### Excerpt provided ###
NOW IN PAPER

------------------------------------------------------------------------------- The Face of War, by Martha Gellhorn. New York: Atlantic Monthly Press. 320 pp. $8.95. The View from the Ground, by Martha Gellhorn. New York: Atlantic Monthly Press. 448 pp. $8.95. A paperback original. Martha Gellhorn's courageous, independent-minded reportage breaks through geopolitical abstractions and ideological propaganda to take the reader straight to the scene of the event. Whether she is covering the Spanish Civil War, World War II, the Eichmann trial, the Arab-Israeli conflict, Vietnam, Eastern Europe, or Central America, there is the same commitment to telling the truth as she has found it, the same sense of moral commitment to the value of human lives, the same fine indignation and passionate outrage at wrongdoing wherever she finds it.

``The Face of War,'' first published in 1959, has been revised and updated for this paperback edition, so that it ranges from the Spanish Civil War to the current troubles in Central America. ``The View from the Ground,'' published now for the first time, is a still more eclectic collection. It is organized by decades - the 1930s through the '80s, with a retrospective essay closing each section. It takes us from the American South in 1947 to the McCarthy hearings in 1954, to the Gaza Strip in 1961, to Castro's Cuba in the 1980s, and to a little town in Haiti where Gellhorn, a misplaced white, experienced firsthand the kind of racism so familiar to blacks. There is a harrowing account of torture in El Salvador. A lifetime of exposure to such grim realities has strengthened Gellhorn's determination to cut through cant: It has not deadened her responses or extinguished her admiration for the resilience and courage of the good people she has met in all walks of life all over the world. ------------------------------------------------------------------------------- Robert Adam and Kedleston: The Making of a Neo-Classical Masterpiece, by Leslie Harris, edited with a foreword by Gervase Jackson-Stops. London: Victor Gollancz/The National Trust, dist. by David & Charles, North Pomfret, Vt. 96 pp. Illustrated. $24.95.
### Material provided ###
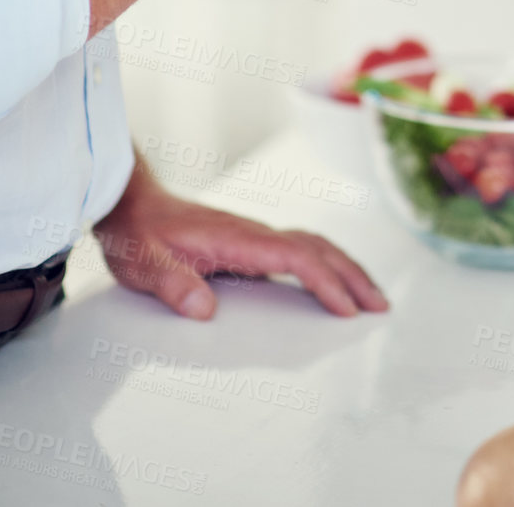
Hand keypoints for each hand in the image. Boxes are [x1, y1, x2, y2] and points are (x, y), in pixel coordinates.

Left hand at [94, 157, 386, 319]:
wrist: (132, 203)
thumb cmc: (138, 234)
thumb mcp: (143, 264)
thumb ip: (172, 285)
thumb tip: (205, 309)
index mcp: (237, 238)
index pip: (296, 258)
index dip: (325, 283)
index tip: (347, 309)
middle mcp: (254, 233)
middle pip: (318, 248)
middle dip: (353, 276)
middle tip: (381, 306)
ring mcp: (255, 236)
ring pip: (314, 245)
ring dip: (346, 268)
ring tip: (370, 296)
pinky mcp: (250, 242)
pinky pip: (301, 249)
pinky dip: (327, 263)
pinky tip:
###
Your task: In the book notes, repeat the passage starting at "NOW IN PAPER" and ending at "she finds it.", swapping "indignation" for "anger".

Result:
NOW IN PAPER

------------------------------------------------------------------------------- The Face of War, by Martha Gellhorn. New York: Atlantic Monthly Press. 320 pp. $8.95. The View from the Ground, by Martha Gellhorn. New York: Atlantic Monthly Press. 448 pp. $8.95. A paperback original. Martha Gellhorn's courageous, independent-minded reportage breaks through geopolitical abstractions and ideological propaganda to take the reader straight to the scene of the event. Whether she is covering the Spanish Civil War, World War II, the Eichmann trial, the Arab-Israeli conflict, Vietnam, Eastern Europe, or Central America, there is the same commitment to telling the truth as she has found it, the same sense of moral commitment to the value of human lives, the same fine anger and passionate outrage at wrongdoing wherever she finds it.